Changing to a value-based healthcare system

Adam Albright

In America today, healthcare has remained one of our biggest successes as well as one of our biggest problems. The United States has some of the smartest providers, best institutions, best medical technology, and most innovative thinkers. Yet, the average cost per person is much higher than those of other developed nations, and our people as a whole are experiencing less favorable outcomes. This poses a question: “Why?”

To educate those of you who aren’t familiar with the current system, I’ll explain it as I know it can be incredibly challenging to understand due to the sheer amount of moving parts in it.

The reimbursement model in the United States has revolved around a fee-for-service practice for decades. Fee-for-service is a model that compensates physicians on each service rendered rather than the outcomes of the services they provide. What’s the problem with this? Well, say there is a patient who is going in to be seen for some shoulder, elbow or wrist pain. The doctor under the fee-for-service model will have you do an X-ray, maybe throw in a CT scan because why not, and then proceed to tell you that you need surgery, and will be requiring anesthesia because it will be a very invasive procedure. The doctor then gets reimbursed for every single step of that procedure from X-ray to surgery which is incredibly expensive. But that process cost is not the end.

After the patient incurs all of those costs, and the physician then gets reimbursed for the services provided, the patient is discharged home and that attending physician is completed with the process. Hopefully, some of you can anticipate what problems may occur as I am writing this. The patient goes home with minimal follow up instructions, and maybe a simple referral to another physician who can take them under their wing during the rehabilitation process. The new doctor isn’t extremely aware of the patient’s past conditions and notices that very invasive surgery wasn’t necessarily needed and may cause more problems down the road. The new doctor recommends a new course of care, and the cycle continues until the patient either faces detrimental health outcomes or significant financial stress. 

What’s the solution? A single-payer system? No. It’s simply (or not so simply) changing the way our current model operates and changing the way we reimburse our physicians. Yet this can be tricky as physicians are always motivated by financial incentives, as they should be due to the rigor and importance of the work they do.

How can we create a model that improves outcomes and reduces overall costs? It’s called Value-Based Healthcare. 

Value-Based Healthcare is a model that compensates physicians not on the services rendered but by the outcomes and quality of the work they do. Sounds simple and ethical right? Well, it is. The only problem is we have been trapped in this financially addictive model that treats patients like objects, not offering the very best care possible, the care we are capable of offering. 

Lately, great progress has been made with this model and physicians are starting to latch onto the idea. I was fortunate to work for an organization in the summer that exercised this model, and the results were outstanding. It’s amazing how many people, whether it be physicians or analysts behind the scenes expressed enthusiasm about this model because the work was truly “good” work, not just superficial treatment. The main improvement of this model is that once a patient is discharged from a clinic, emergency department, or another form of a treatment center, they are not written off like a ballot. They are followed thoroughly, tracked on their progress, and offered services that will truly help them down the road. 

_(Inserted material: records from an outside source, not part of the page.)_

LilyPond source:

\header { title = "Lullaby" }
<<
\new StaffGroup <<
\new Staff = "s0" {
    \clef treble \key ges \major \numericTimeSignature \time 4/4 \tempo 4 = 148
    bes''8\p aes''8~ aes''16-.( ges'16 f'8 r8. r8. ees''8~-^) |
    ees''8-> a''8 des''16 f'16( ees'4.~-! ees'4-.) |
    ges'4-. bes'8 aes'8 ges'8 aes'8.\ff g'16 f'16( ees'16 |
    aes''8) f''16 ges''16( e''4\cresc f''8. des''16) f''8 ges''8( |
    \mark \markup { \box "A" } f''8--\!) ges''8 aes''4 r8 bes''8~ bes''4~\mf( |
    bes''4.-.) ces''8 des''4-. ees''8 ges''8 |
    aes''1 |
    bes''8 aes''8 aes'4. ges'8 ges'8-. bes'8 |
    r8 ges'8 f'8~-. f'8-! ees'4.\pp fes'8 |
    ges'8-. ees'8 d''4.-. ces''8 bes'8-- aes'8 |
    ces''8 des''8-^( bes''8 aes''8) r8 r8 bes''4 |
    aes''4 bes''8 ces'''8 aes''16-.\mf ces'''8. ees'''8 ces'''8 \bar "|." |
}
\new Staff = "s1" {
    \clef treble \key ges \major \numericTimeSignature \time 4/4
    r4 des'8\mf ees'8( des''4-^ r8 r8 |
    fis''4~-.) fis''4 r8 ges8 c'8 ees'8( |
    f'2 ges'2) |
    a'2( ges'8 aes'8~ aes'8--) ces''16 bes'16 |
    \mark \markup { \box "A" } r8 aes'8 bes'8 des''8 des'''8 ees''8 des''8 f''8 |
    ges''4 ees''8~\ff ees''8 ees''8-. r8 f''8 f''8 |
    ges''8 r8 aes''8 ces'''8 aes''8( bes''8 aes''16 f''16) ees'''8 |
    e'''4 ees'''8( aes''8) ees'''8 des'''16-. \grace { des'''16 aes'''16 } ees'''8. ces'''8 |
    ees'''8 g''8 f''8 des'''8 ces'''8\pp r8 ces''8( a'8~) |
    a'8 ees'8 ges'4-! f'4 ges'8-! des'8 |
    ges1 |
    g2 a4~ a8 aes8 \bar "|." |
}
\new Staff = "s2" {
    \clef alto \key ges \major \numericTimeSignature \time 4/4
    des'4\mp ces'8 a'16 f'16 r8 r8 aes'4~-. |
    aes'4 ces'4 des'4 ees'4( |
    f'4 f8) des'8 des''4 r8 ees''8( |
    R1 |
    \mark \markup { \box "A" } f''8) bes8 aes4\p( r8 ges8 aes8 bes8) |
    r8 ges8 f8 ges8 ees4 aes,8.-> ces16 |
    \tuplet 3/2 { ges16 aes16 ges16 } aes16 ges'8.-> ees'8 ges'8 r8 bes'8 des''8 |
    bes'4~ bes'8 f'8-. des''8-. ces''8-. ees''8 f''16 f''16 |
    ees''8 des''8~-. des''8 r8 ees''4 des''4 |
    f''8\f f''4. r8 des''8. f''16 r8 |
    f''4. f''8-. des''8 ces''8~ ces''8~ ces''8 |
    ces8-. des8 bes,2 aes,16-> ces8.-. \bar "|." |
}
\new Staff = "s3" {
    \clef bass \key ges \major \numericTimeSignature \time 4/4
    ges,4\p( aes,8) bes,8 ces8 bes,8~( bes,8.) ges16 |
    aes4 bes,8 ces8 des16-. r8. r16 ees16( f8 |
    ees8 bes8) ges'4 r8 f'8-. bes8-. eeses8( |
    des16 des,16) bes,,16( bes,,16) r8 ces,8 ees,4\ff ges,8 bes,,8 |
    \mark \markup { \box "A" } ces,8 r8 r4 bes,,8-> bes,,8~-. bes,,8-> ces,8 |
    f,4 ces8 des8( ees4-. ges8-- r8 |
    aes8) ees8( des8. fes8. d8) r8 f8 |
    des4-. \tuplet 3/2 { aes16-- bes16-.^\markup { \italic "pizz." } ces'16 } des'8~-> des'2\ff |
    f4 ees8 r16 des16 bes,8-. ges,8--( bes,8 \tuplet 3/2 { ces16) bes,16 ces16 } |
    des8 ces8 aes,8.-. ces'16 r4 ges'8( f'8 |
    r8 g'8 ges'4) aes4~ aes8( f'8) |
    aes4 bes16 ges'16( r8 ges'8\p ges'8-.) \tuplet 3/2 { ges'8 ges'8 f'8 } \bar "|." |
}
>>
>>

This will improve costs and quality of direct care, and the latent effects will be very noticeable with time. For example, Minnesota is facing one of the worst opioid epidemics of our time. With a model like a Value-Based Care system, physicians are no longer paid for handing out narcotics like candy. Rather, they are tracked and compared to their other physicians all with the main goal of reducing the use of painkillers by offering better follow up care, mitigating the chronic use of those painkillers. Latent effects like that will be able to conquer many of today’s societal problems, and we haven’t even begun to witness all of the possibilities due to the small scale adoption Value-Based Care has had thus far. But, it is growing.

Like-minded physicians are coming on board, and at the end of the day, the truly great physicians will crave accountability, because they inherently hold themselves to the highest of standards. No longer will the success of a physician have a negative correlation with a patient’s health outcomes; rather, both providers and patients will achieve success together, and people in the United States will get the very best care possible, healthcare they deserve.